In [5]:
import numpy as np
from numpy import *
import time
import csv
import glob
import os
import re
# nltk.download() if not installed nltk
from nltk.corpus import stopwords  # Stopwords: ‘the’, ‘is’, ‘are’...
from nltk.stem.porter import * # Stem: gamer, gaming, game -> game
from nltk.tokenize import RegexpTokenizer # Regexp: set rule to just tokenize word

### Load Feature

In [6]:
train_feat, test_feat = [], []

In [7]:
for line in open("./data/features_train/features_resnet1000_train.csv"):
    l = line.strip().split(",")
    train_feat.append(l)
train_feat = np.array(train_feat)
for line in open("./data/features_test/features_resnet1000_test.csv"):
    l = line.strip().split(",")
    test_feat.append(l)
test_feat = np.array(test_feat)

### Load Description

#### Global Dictionary

In [8]:
stemmer = PorterStemmer()
stop_words = set(stopwords.words('english'))
tokenizer = RegexpTokenizer(r'\w+')

In [9]:
def create_dict(path):
    dictionary = {}
    
    ## glob.glob return paths matching given pattern
    for i in range(10000):
        file_name = str(i) + ".txt"
        file = os.path.join(path, file_name)
        with open(file, "r") as file_content:
            content = file_content.read()
            content = np.char.lower(content) # Lowercase
            content = re.sub('[^\w\s]', ' ', str(content)) # Define split
            
            for word in tokenizer.tokenize(content): # Remove punctuation
                try:
                    if word not in stop_words: # Remove stopwords
                        w = stemmer.stem(word) # Stem
                        if w in dictionary:
                            dictionary[w] += 1
                        else:
                            dictionary[w] = 1
                except:
                    pass 
    return dictionary

In [10]:
global_desc_dict = create_dict("./data/descriptions_train/")

#### Bag Of Word

In [15]:
def create_desc_bow(file_path, global_dict, threshold, file_count):
    dict_thresh = {}   
    i = 0
    for w in global_dict:
        if global_dict[w] >= threshold:
            dict_thresh[w] = i
            i = i + 1
    
    dict_freq = {}
    for i in range(file_count):
        file_name = str(i) + ".txt"
        file = os.path.join(file_path, file_name)
        with open(file, "r") as content_file:
            content = content_file.read()
            content = np.char.lower(content)
            content = re.sub('[^\w\s]', ' ', str(content))
            stemmer = PorterStemmer()
            
            cur = [0] * len(dict_thresh)
            for word in content.split():
                try:
                    if word not in stopwords.words("english"):
                        w = stemmer.stem(word)
                        if w in dict_thresh:
                            cur[dict_thresh[w]] += 1
                except:
                    pass
            dict_freq[file_name.split('/')[-1]] = cur
    return dict_freq

In [16]:
train_desc_dict_freq = create_desc_bow("./data/descriptions_train/", global_desc_dict, 20, 10000)

In [None]:
test_desc_dict_freq = create_desc_bow("./data/descriptions_test/", global_desc_dict, 20, 10000)

---
## KNN with description to feature

In [None]:
from sklearn.neighbors import KNeighborsClassifier
import csv
import time

In [None]:
knn = KNeighborsClassifier(n_neighbors=1)
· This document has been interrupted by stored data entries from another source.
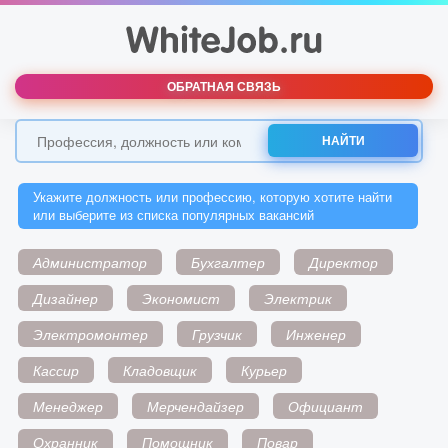
ОБРАТНАЯ СВЯЗЬ
НАЙТИ
Укажите должность или профессию, которую хотите найти
или выберите из списка популярных вакансий
Администратор
Бухгалтер
Директор
Дизайнер
Экономист
Электрик
Электромонтер
Грузчик
Инженер
Кассир
Кладовщик
Курьер
Менеджер
Мерчендайзер
Официант
Охранник
Помощник
Повар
#### Fit Knn with description

In [None]:
X = []
y = []
for k in train_desc_dict_freq:
    X.append(train_desc_dict_freq[k])
    y.append(k)
X = np.array(X)
y = np.array(y)
knn.fit(X, y)

In [None]:
train_feat_dict = {}
for i in range(len(train_feat)):
    name = int(train_feat[i][0].split("/")[1].split(".")[0])
    train_feat_dict[name] = np.array(train_feat[i][1:], dtype=float)

def norm_1(feat1, feat2):
    feat1 = np.array(feat1, dtype=float)
    feat2 = np.array(feat2, dtype=float)
    return np.linalg.norm(feat1 - feat2)

def candidate_images(target_feat, feats):
    feat_score = {}
    for f in feats:
        name = f[0,].split("/")[1]
        score = norm_1(target_feat, f[1:])
        feat_score[name] = score
    sorted_feat_score = sorted(feat_score.items(), key=operator.itemgetter(1))
    res = []
    for i in range(20):
        res.append(sorted_feat_score[i][0])
    res = np.array(res)
    return res;

In [None]:
def predict(filename):
    d = np.array(test_desc_dict_freq[filename])
    pred = knn.predict(d.reshape(1, -1))
    pred_value = int(pred[0].split(".")[0])
    agg = train_feat_dict[pred_value]
    candidates = candidate_images(agg, test_feat)
    return candidates

#### Create Submission

In [None]:
def get_timestamp():
    millis = int(round(time.time() * 1000))
    return millis

def create_submission_csv():
    submission = []
    submission.append(["Descritpion_ID", "Top_20_Image_IDs"])
    count = 0
    for d in test_desc_dict_freq:
        line = []
        line.append(d)
        candidates = " ".join(predict(d))
        line.append(candidates)
        submission.append(line)
        count += 1
    filename = 'submission' + '_' + str(get_timestamp()) + '.csv'
    with open(filename, 'w') as csvfile:
        writer = csv.writer(csvfile)
        writer.writerows(submission)

In [None]:
create_submission_csv()